- [What the task asks]:
Please rewrite all the lines below as a JSON list of strings, with one string for each line and any blank lines left out.

- [Data in this exercise]:
::::
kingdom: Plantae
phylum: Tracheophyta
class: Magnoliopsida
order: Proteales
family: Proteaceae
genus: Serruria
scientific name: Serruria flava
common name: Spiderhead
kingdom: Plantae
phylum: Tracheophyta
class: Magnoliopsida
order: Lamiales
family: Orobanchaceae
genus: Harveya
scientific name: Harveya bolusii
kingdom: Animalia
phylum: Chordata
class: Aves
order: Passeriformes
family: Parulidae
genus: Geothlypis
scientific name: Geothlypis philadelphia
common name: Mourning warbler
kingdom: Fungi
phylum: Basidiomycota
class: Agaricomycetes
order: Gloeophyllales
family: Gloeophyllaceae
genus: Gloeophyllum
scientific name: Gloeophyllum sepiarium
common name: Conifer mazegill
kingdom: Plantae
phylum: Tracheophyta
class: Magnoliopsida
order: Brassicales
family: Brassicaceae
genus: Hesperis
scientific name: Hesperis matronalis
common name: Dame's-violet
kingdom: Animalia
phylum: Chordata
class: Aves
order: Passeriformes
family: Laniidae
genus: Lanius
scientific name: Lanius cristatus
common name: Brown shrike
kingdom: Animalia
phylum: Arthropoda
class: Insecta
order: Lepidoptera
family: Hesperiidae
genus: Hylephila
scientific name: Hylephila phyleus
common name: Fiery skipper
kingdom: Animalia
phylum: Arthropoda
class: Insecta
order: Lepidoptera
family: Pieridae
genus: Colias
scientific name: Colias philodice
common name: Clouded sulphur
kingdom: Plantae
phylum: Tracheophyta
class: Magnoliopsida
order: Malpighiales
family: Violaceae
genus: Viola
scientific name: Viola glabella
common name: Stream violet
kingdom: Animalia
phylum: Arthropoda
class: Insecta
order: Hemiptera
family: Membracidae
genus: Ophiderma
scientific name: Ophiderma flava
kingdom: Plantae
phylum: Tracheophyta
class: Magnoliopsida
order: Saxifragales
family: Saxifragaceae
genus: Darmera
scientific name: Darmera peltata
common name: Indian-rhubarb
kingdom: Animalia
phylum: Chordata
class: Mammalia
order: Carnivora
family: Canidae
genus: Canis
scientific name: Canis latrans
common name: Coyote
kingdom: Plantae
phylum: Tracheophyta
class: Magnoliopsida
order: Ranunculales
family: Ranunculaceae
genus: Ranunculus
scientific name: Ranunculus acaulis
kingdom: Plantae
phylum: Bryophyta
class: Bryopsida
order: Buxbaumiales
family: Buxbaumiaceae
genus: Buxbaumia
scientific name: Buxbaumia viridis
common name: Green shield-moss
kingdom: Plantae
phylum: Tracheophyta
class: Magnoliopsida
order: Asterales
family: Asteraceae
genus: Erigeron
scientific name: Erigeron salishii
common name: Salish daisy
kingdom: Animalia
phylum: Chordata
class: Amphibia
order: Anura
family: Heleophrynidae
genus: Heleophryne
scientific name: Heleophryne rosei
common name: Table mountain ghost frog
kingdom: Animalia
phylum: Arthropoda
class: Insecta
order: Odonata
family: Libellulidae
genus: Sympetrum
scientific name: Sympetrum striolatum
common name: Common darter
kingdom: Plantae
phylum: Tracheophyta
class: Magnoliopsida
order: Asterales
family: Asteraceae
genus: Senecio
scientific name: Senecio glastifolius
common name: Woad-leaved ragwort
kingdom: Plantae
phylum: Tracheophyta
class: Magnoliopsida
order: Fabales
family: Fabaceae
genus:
::::
- [Answer to this exercise]:
[
  "kingdom: Plantae",
  "phylum: Tracheophyta",
  "class: Magnoliopsida",
  "order: Proteales",
  "family: Proteaceae",
  "genus: Serruria",
  "scientific name: Serruria flava",
  "common name: Spiderhead",
  "kingdom: Plantae",
  "phylum: Tracheophyta",
  "class: Magnoliopsida",
  "order: Lamiales",
  "family: Orobanchaceae",
  "genus: Harveya",
  "scientific name: Harveya bolusii",
  "kingdom: Animalia",
  "phylum: Chordata",
  "class: Aves",
  "order: Passeriformes",
  "family: Parulidae",
  "genus: Geothlypis",
  "scientific name: Geothlypis philadelphia",
  "common name: Mourning warbler",
  "kingdom: Fungi",
  "phylum: Basidiomycota",
  "class: Agaricomycetes",
  "order: Gloeophyllales",
  "family: Gloeophyllaceae",
  "genus: Gloeophyllum",
  "scientific name: Gloeophyllum sepiarium",
  "common name: Conifer mazegill",
  "kingdom: Plantae",
  "phylum: Tracheophyta",
  "class: Magnoliopsida",
  "order: Brassicales",
  "family: Brassicaceae",
  "genus: Hesperis",
  "scientific name: Hesperis matronalis",
  "common name: Dame's-violet",
  "kingdom: Animalia",
  "phylum: Chordata",
  "class: Aves",
  "order: Passeriformes",
  "family: Laniidae",
  "genus: Lanius",
  "scientific name: Lanius cristatus",
  "common name: Brown shrike",
  "kingdom: Animalia",
  "phylum: Arthropoda",
  "class: Insecta",
  "order: Lepidoptera",
  "family: Hesperiidae",
  "genus: Hylephila",
  "scientific name: Hylephila phyleus",
  "common name: Fiery skipper",
  "kingdom: Animalia",
  "phylum: Arthropoda",
  "class: Insecta",
  "order: Lepidoptera",
  "family: Pieridae",
  "genus: Colias",
  "scientific name: Colias philodice",
  "common name: Clouded sulphur",
  "kingdom: Plantae",
  "phylum: Tracheophyta",
  "class: Magnoliopsida",
  "order: Malpighiales",
  "family: Violaceae",
  "genus: Viola",
  "scientific name: Viola glabella",
  "common name: Stream violet",
  "kingdom: Animalia",
  "phylum: Arthropoda",
  "class: Insecta",
  "order: Hemiptera",
  "family: Membracidae",
  "genus: Ophiderma",
  "scientific name: Ophiderma flava",
  "kingdom: Plantae",
  "phylum: Tracheophyta",
  "class: Magnoliopsida",
  "order: Saxifragales",
  "family: Saxifragaceae",
  "genus: Darmera",
  "scientific name: Darmera peltata",
  "common name: Indian-rhubarb",
  "kingdom: Animalia",
  "phylum: Chordata",
  "class: Mammalia",
  "order: Carnivora",
  "family: Canidae",
  "genus: Canis",
  "scientific name: Canis latrans",
  "common name: Coyote",
  "kingdom: Plantae",
  "phylum: Tracheophyta",
  "class: Magnoliopsida",
  "order: Ranunculales",
  "family: Ranunculaceae",
  "genus: Ranunculus",
  "scientific name: Ranunculus acaulis",
  "kingdom: Plantae",
  "phylum: Bryophyta",
  "class: Bryopsida",
  "order: Buxbaumiales",
  "family: Buxbaumiaceae",
  "genus: Buxbaumia",
  "scientific name: Buxbaumia viridis",
  "common name: Green shield-moss",
  "kingdom: Plantae",
  "phylum: Tracheophyta",
  "class: Magnoliopsida",
  "order: Asterales",
  "family: Asteraceae",
  "genus: Erigeron",
  "scientific name: Erigeron salishii",
  "common name: Salish daisy",
  "kingdom: Animalia",
  "phylum: Chordata",
  "class: Amphibia",
  "order: Anura",
  "family: Heleophrynidae",
  "genus: Heleophryne",
  "scientific name: Heleophryne rosei",
  "common name: Table mountain ghost frog",
  "kingdom: Animalia",
  "phylum: Arthropoda",
  "class: Insecta",
  "order: Odonata",
  "family: Libellulidae",
  "genus: Sympetrum",
  "scientific name: Sympetrum striolatum",
  "common name: Common darter",
  "kingdom: Plantae",
  "phylum: Tracheophyta",
  "class: Magnoliopsida",
  "order: Asterales",
  "family: Asteraceae",
  "genus: Senecio",
  "scientific name: Senecio glastifolius",
  "common name: Woad-leaved ragwort",
  "kingdom: Plantae",
  "phylum: Tracheophyta",
  "class: Magnoliopsida",
  "order: Fabales",
  "family: Fabaceae",
  "genus:"
]